There were highly touted leveraged commodity and gold funds during the seventies, portfolio insurance during the eighties, money-losing tech companies with lots of “eyeballs” in the nineties, and subprime lending in the 2000s.
In this cycle, we have the Special Purpose Acquisition Companies, otherwise known as “SPACs.”
The goal of a SPAC is to raise money first on some generalized investment theme and then merge with a target company to achieve those goals.
SPACs have their advantages for some people. It enables start-up companies with no track record to go public faster without the costs and regulatory scrutiny of the burdensome public IPO process. Promoters promise to get investors into the next Amazon (AMZN) or Facebook (FB) early.
Easier said than done.
Some $162 billion was raised for SPACs in 2021 followed by a much more modest $15 billion so far in $2022. The largest has been hedge fund manager Bill Ackman’s Pershing Square Tontine Holdings Ltd. (PSTH) at $4 billion. There is even a SPAC for SPACs, the Defiance Gen SPAC Derived ETF (SPAK).
The performance of SPACs so far has been dismal. There have been 915 SPACs created since 2015. Only 93 managed to invest their funds in a target company and only 29 of those have produced a profit. This was during one of the greatest runaway bull markets of all time.
You would have done better to simply buy the cheapest Vanguard index fund. In the meantime, the issuers of SPACs for the most part became wealthy.
The quality of the management who had stepped forward to run SPACs has been mixed at best, including Ackman himself, who recently ran two gargantuan money-losing years back to back. They include former House Speaker Paul Ryan and NBA Hall of Famer Shaquille O’Neil, not exactly known as financial wizards.
Then there’s Nikola (NKLA), an electric/hydrogen vehicle company that has promised to take on Elon Musk, unfazed by the complete lack of a functioning vehicle. These shares have cratered by 92% since their market peak among multiple fraud allegations aimed at the founder.

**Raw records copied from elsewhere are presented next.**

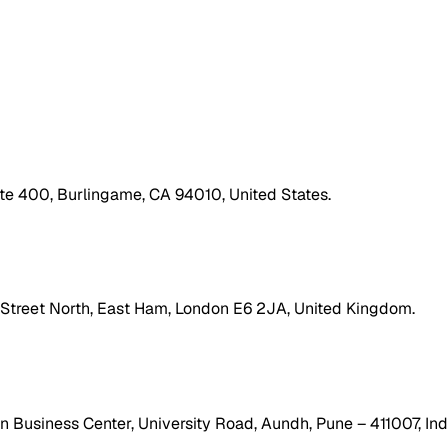
ite 400, Burlingame, CA 94010, United States.
h Street North, East Ham, London E6 2JA, United Kingdom.
 Business Center, University Road, Aundh, Pune – 411007, Ind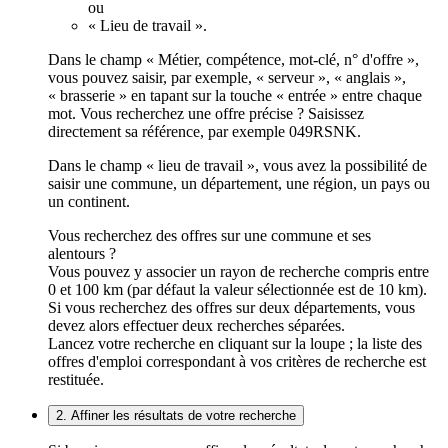
ou
« Lieu de travail ».
Dans le champ « Métier, compétence, mot-clé, n° d'offre »,
vous pouvez saisir, par exemple, « serveur », « anglais »,
« brasserie » en tapant sur la touche « entrée » entre chaque
mot. Vous recherchez une offre précise ? Saisissez
directement sa référence, par exemple 049RSNK.
Dans le champ « lieu de travail », vous avez la possibilité de
saisir une commune, un département, une région, un pays ou
un continent.
Vous recherchez des offres sur une commune et ses
alentours ?
Vous pouvez y associer un rayon de recherche compris entre
0 et 100 km (par défaut la valeur sélectionnée est de 10 km).
Si vous recherchez des offres sur deux départements, vous
devez alors effectuer deux recherches séparées.
Lancez votre recherche en cliquant sur la loupe ; la liste des
offres d'emploi correspondant à vos critères de recherche est
restituée.
2. Affiner les résultats de votre recherche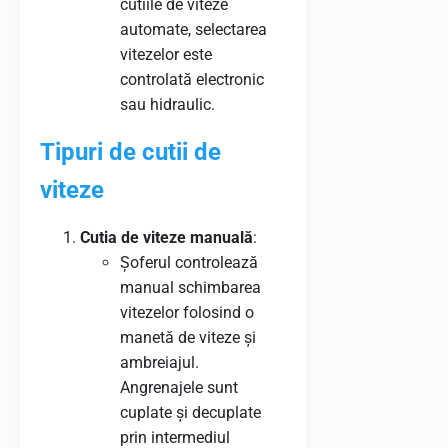
cutiile de viteze
automate, selectarea
vitezelor este
controlată electronic
sau hidraulic.
Tipuri de cutii de
viteze
Cutia de viteze manuală
:
Șoferul controlează
manual schimbarea
vitezelor folosind o
manetă de viteze și
ambreiajul.
Angrenajele sunt
cuplate și decuplate
prin intermediul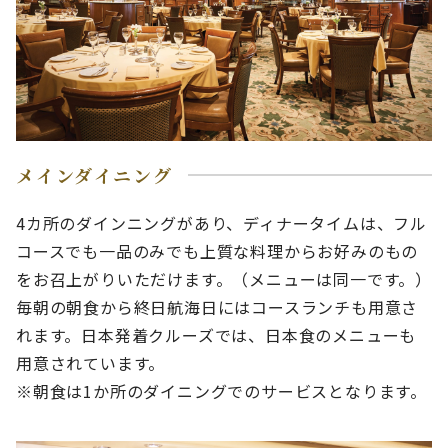
メインダイニング
4カ所のダインニングがあり、ディナータイムは、フル
コースでも一品のみでも上質な料理からお好みのもの
をお召上がりいただけます。（メニューは同一です。）
毎朝の朝食から終日航海日にはコースランチも用意さ
れます。日本発着クルーズでは、日本食のメニューも
用意されています。
※朝食は1か所のダイニングでのサービスとなります。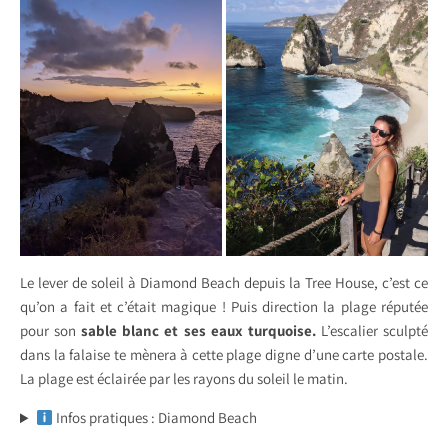
Le lever de soleil à Diamond Beach depuis la Tree House, c’est ce
qu’on a fait et c’était magique ! Puis direction la plage réputée
pour son
sable blanc et ses eaux turquoise.
L’escalier sculpté
dans la falaise te mènera à cette plage digne d’une carte postale.
La plage est éclairée par les rayons du soleil le matin.
Infos pratiques : Diamond Beach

The risks and limitations of SPACs are legion. You are essentially betting on the good faith and judgment of a single individual unmoored by any filings with the SEC. There are no guarantees they can achieve anything. These disclosures to the government are there to protect you. Without them, you are dancing naked.
The conflicts of interest are enormous. SPAC issuers get to buy the equivalent of call options on their funds at deep discounts prior to issue. When issuers make fortunes overnight with little money upfront you want to run a mile.
And here is the big problem with SPACs. They are essentially roach motel investments, easy to check in but impossible to check out. Liquidity going in is unlimited but coming out is nil. You can often only redeem your investment at a huge discount, or if another buyer is willing to take it out at any price. That makes marks to market challenging at best.
Suffice it to say that if PT Barnum were working in the financial markets, he’d be up to his eyeballs in SPACs.
Personally, I’ll give them a pass. You should too.